Tel n’est point, à beaucoup près, le partage du malencontreux écrivain qui ose, dans ses peintures, présenter le fidèle miroir de tout ce qui choque partout les regards dans la réalité sociale. Hélas ! pourquoi ses yeux ne peuvent-ils voir indifféremment toute cette vase mouvante des petites misères et des hontes où plonge forcément notre vie, tout cet abîme de caractères vulgaires, froids, effacés, brisés, qui grouillent ici sous chacun de nos pas ? pourquoi, sculpteur forcené, s’avise-t-il, contre toute prudence, de représenter en reliefs impudemment vrais et saisissants les objets qui obsèdent la vue ? Celui-là ne doit point compter sur les applaudissements de son pays ; il ne verra ni les larmes de gratitude, ni le transport unanime des âmes qu’irrite son œuvre ingrate ; il ne verra point accourir à sa rencontre la vierge de seize ans au sein agité, au regard brillant d’enthousiasme ; ce n’est pas lui qui, s’oubliera éperdu dans l’enchantement des accents mêmes de sa lyre. Il ne saurait échapper au jugement contemporain, à cette cour de justice sans mission justifiable, sans âme, sans conscience, qui qualifie de basses et de misérables les œuvres qu’elle goûte et savoure le plus en secret, mais qu’elle range avec un dégoût qu’elle affecte, au nombre des écrits outrageants pour l’humanité ; qui surtout prête sans vergogne à l’auteur des qualités particulières au genre de héros qu’il décrit, en lui niant à lui, et le cœur et l’âme, et le feu divin du talent qui est sa vie.

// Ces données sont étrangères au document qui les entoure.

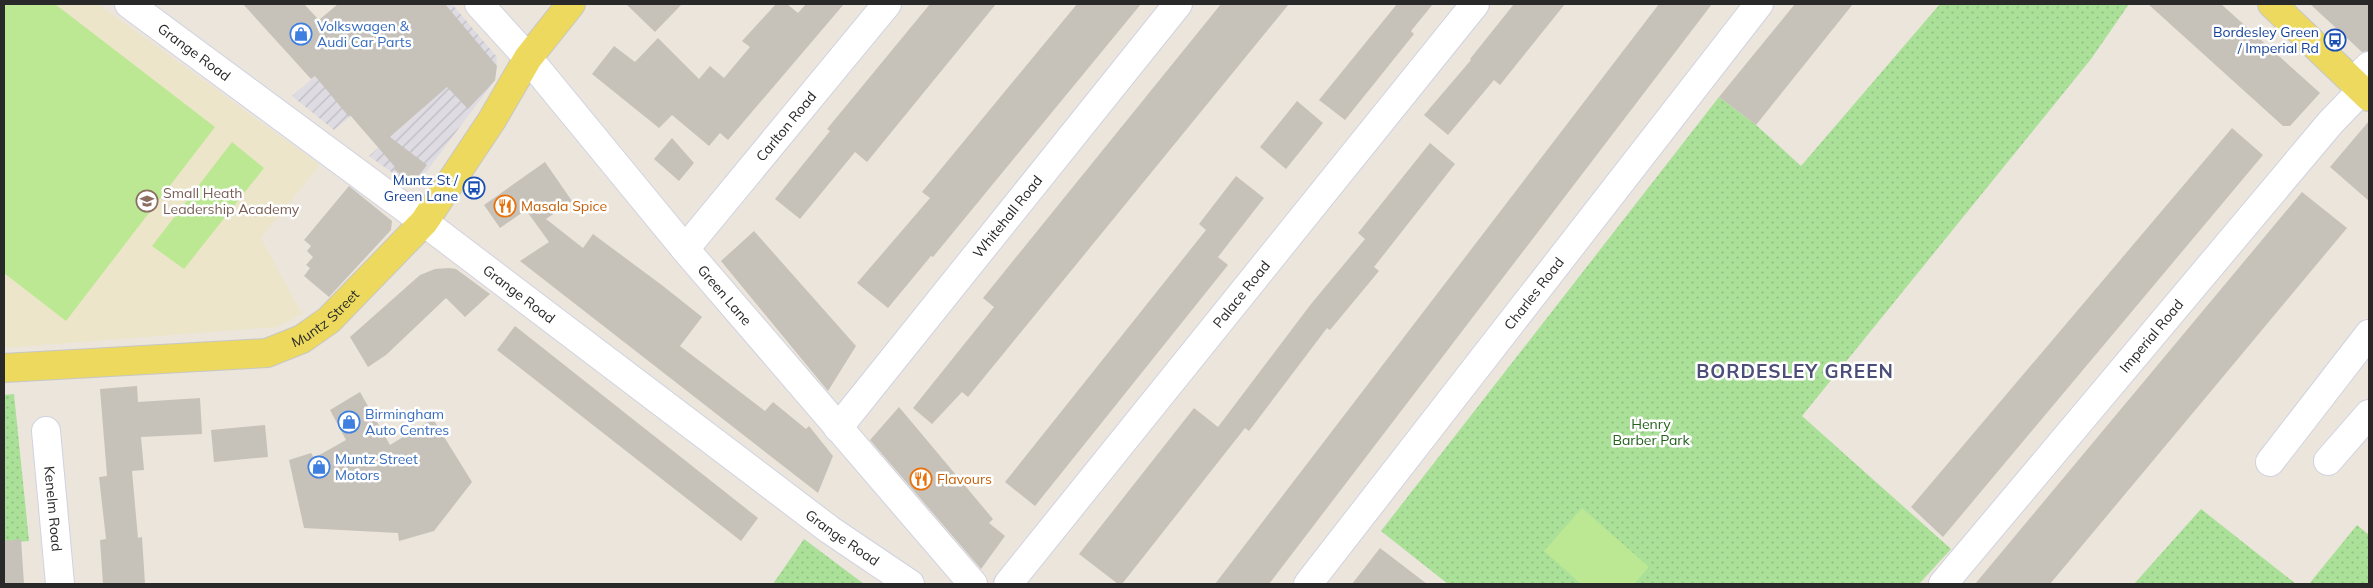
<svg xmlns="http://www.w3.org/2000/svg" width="2373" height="588" font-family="Mulish,sans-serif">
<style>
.industrial{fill:url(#industrial-furrows)}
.education{fill:#ece5ca}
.park{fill:url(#park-dots)}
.pitch{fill:#bce894}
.building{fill:#c6c2ba}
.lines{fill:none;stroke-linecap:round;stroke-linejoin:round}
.minor-casing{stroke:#d0d2e1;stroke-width:30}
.major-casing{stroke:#c7c7c7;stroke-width:30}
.minor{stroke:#fff;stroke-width:28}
.major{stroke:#ecd95e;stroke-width:28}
.labels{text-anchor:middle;stroke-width:5;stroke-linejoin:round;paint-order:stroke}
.shop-label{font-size:14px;fill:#366cbe;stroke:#fff;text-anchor:start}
.transit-label{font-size:14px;fill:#164399;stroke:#fff;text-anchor:end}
.street-label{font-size:14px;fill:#292929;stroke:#fff}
.education-label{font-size:14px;fill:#785e54;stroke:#fff;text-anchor:start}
.food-label{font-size:14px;fill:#c56008;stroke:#fff;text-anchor:start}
.park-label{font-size:14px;fill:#23631b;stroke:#fff}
.district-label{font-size:19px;font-weight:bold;letter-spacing:1px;fill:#4b4e78;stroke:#fff}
</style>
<defs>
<pattern id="industrial-furrows" width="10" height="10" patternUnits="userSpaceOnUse" patternTransform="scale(1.25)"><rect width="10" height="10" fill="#dedbe3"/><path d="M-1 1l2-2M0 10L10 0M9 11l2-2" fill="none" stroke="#bebcc3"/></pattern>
<pattern id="park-dots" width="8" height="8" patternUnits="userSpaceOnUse" patternTransform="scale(1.25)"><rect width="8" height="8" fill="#aae098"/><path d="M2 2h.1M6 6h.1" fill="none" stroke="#92c083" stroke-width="1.8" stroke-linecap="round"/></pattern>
</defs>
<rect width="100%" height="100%" fill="#ebe5db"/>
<path class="industrial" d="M400,4H452L497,57L495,80L414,188L369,156L419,112L393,81L334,130L292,96Z"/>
<path class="education" d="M4,4H98L320,165L261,238L302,314L277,327L4,348Z"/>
<path class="park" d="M1940,4H2129L2091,59L1802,416L1951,549L1919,584H1448L1381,531L1719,97L1756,125L1801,166Z
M14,394L29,541L4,543V395Z
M2201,509L2296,584H2134Z
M2357,525L2369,535V584H2309Z
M804,539L864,584H773Z"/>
<path class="pitch" d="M4,4H55L215,127L66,321L4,273Z
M232,142L264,168L184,269L152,246Z
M1582,508L1649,567L1634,584H1581L1544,551Z"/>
<path class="building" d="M243,4H304L319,20L338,4H445L497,66L495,80L468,109L447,87L390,137L427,165L412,184L394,169L395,167L350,115L349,117L315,76L311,79Z
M626,4H682L655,32Z
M776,4H787L798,13L806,4H844L728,140L720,133L709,146L672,115L659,128L592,74L614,46L635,62L658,38L699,79L710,66L724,78L750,47L742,41Z
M930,4H996L867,162L855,152L800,219L775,199L830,131L827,129Z
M1077,4H1141L933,257L931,256L888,308L857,283L930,198L922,192Z
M1221,4H1289L968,397L962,392L932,424L913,408L994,307L983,298Z
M1397,4H1433L1411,31L1414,34L1345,120L1319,100Z
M1514,4H1565L1500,85L1494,80L1448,135L1424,115L1471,60L1470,59Z
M1659,4H1712L1269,584H1215Z
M1795,4H1853L1756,125L1719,97Z
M2148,4H2221L2320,93L2290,126H2283Z
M2310,4H2369V51L2362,52Z
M1297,101L1323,123L1286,169L1260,147Z
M2369,121V201L2330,167Z
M2232,128L2263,155L1943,537L1911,507Z
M672,138L694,163L679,181L654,159Z
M1430,143L1455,164L1374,267L1379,271L1330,330L1327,328L1249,431L1245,428L1122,584H1118L1079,554L1194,408L1218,427L1311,304L1365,239L1358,233Z
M545,162L572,201L546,219L583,248L593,234L663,286L702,317L680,346L765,411L773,402L806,429L809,426L833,456L818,493L520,261L549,242L526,210L500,228L484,205Z
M1236,176L1264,198L1218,257L1228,265L1035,506L1005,482L1206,230L1199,224Z
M349,186L392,221L391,230L329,297L304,276L310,268L306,265L313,257L307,251L311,246L304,240Z
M2302,192L2347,228L2207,396L2050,584H1975Z
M754,231L856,346L828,391L721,261Z
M449,268L456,269L490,294L465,317L446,298L386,355L368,367L350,337L420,275L435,269Z
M515,326L758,518L741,541L497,350Z
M137,386L138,402L200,398L202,434L141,437L144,470L132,471L138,538L142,537L145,584H103L100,540L106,539L99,477L107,476L100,389Z
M360,392L390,445L433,419L472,482L434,531L399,541L398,533L304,528L289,460L311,453L314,458L346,440L330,410Z
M899,407L993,519L989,523L1005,536L981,569L870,440Z
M265,425L268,457L214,462L211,430Z
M21,539L24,584H4V541Z
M1380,548L1427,584H1352Z"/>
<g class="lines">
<g class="minor-casing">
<g id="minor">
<path id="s1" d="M129,4L424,222L830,530L910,584"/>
<path id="s2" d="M479,4L528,58L685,249L973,584"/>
<path d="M2353,82L2369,66"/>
<path id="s3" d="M685,249L887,4"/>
<path id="s4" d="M838,428L1178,4"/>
<path id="s5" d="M46,431L60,584"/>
<path d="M2328,461L2369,414"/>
<path d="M2270,462L2369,334"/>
<path id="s6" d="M1008,584L1475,4"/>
<path id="s7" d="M1308,584L1759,4"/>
<path id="s8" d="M1943,584L2331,122L2362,90"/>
</g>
</g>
<g class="major-casing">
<g id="major">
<path d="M2272,4L2369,97"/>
<path id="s9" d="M4,368L267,353L302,339L329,320L424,222L492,120L528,58L571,4"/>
</g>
</g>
<use href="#minor" class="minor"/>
<use href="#major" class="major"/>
</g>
<defs>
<g id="shop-ring" transform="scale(1.125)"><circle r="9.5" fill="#fff" stroke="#3f7fe0" stroke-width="1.5"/><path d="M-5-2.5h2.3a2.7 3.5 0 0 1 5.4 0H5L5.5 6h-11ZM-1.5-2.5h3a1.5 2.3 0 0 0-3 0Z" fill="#3f7fe0"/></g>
<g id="bus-ring" transform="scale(1.125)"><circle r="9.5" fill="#fff" stroke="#1a4fb4" stroke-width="1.5"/><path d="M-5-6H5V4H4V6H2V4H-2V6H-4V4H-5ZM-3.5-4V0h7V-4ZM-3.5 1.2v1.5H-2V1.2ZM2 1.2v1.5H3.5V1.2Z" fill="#1a4fb4"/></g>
<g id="school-ring" transform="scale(1.125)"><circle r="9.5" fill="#fff" stroke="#8d6e63" stroke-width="1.5"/><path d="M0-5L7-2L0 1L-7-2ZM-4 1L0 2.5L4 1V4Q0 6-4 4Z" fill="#8d6e63"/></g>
<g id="restaurant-ring" transform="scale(1.125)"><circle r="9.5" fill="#fff" stroke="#e8710a" stroke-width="1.5"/><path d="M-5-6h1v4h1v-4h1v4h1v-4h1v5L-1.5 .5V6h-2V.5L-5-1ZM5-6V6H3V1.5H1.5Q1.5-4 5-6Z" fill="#e8710a"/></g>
</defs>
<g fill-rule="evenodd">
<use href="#shop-ring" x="301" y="34"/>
<use href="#bus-ring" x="2335" y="40"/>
<use href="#bus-ring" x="474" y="188"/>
<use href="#school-ring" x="147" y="201"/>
<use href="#restaurant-ring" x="505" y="206"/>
<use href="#shop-ring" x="349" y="422"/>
<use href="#shop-ring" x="319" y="467"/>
<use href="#restaurant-ring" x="921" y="479"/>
</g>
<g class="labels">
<g class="shop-label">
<text x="317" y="31">Volkswagen &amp;<tspan x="317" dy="16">Audi Car Parts</tspan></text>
<text x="365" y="419">Birmingham<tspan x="365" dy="16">Auto Centres</tspan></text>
<text x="335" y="464">Muntz Street<tspan x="335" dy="16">Motors</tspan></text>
</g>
<g class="transit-label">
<text x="2319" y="37">Bordesley Green<tspan x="2319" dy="16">/ Imperial Rd</tspan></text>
<text x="458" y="185">Muntz St /<tspan x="458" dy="16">Green Lane</tspan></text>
</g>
<g class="street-label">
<text dy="5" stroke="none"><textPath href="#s1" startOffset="81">Grange Road</textPath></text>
<text dy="5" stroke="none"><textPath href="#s3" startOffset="159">Carlton Road</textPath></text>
<text dy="5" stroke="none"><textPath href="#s4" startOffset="271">Whitehall Road</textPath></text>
<text dy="5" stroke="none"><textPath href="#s1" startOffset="486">Grange Road</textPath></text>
<text dy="5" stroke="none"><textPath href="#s6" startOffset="372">Palace Road</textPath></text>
<text dy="5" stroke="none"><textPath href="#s7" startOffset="368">Charles Road</textPath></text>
<text dy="5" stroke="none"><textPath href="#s2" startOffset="381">Green Lane</textPath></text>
<text dy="5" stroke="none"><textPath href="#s9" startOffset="332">Muntz Street</textPath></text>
<text dy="5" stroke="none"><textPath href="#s8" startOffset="324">Imperial Road</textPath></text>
<text dy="5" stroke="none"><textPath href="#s5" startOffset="78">Kenelm Road</textPath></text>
<text dy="5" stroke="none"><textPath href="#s1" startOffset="891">Grange Road</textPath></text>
</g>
<g class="education-label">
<text x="163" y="198">Small Heath<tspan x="163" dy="16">Leadership Academy</tspan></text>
</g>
<g class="food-label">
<text x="521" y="211">Masala Spice</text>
<text x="937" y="484">Flavours</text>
</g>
<g class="park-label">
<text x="1651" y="429">Henry<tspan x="1651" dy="16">Barber Park</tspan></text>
</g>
<g class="district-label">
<text x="1795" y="378">BORDESLEY GREEN</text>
</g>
</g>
<rect width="2373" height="588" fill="none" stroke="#292929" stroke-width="10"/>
</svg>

En effet, l’équité contemporaine ne reconnaît pas que, verres pour verres, ceux qui trahissent les mœurs et les mouvements de l’insecte insensible et ceux qui font découvrir les parties reculées du firmament méritent une égale estime ; l’équité contemporaine semble ignorer qu’il faut avoir de l’âme, et beaucoup, pour porter la lumière sur des tableaux qui sont le reflet exact d’une vie stigmatisée par l’opinion, et leur donner tout l’attrait des perles fines ; l’équité contemporaine ne reconnaît pas qu’un franc et noble éclat de rire peut n’avoir pas moins de prix et de dignité qu’un beau mouvement lyrique, et qu’il y a des abîmes entre ce grand et beau rire, et les contorsions du paillasse de la foire. Non, l’équité contemporaine ne connaît rien de tout cela ; elle n’a que des paroles de reproche et d’outrage pour l’écrivain sincère, qu’elle feint de méconnaître ; l’infortuné reste isolé au milieu de la route, privé de toute sympathie, comme le pèlerin parti seul sans autre ressource que son indomptable courage. Que de longues heures d’angoisses dans sa marche ! et qu’il est amer, parfois, le sentiment de son isolement volontaire !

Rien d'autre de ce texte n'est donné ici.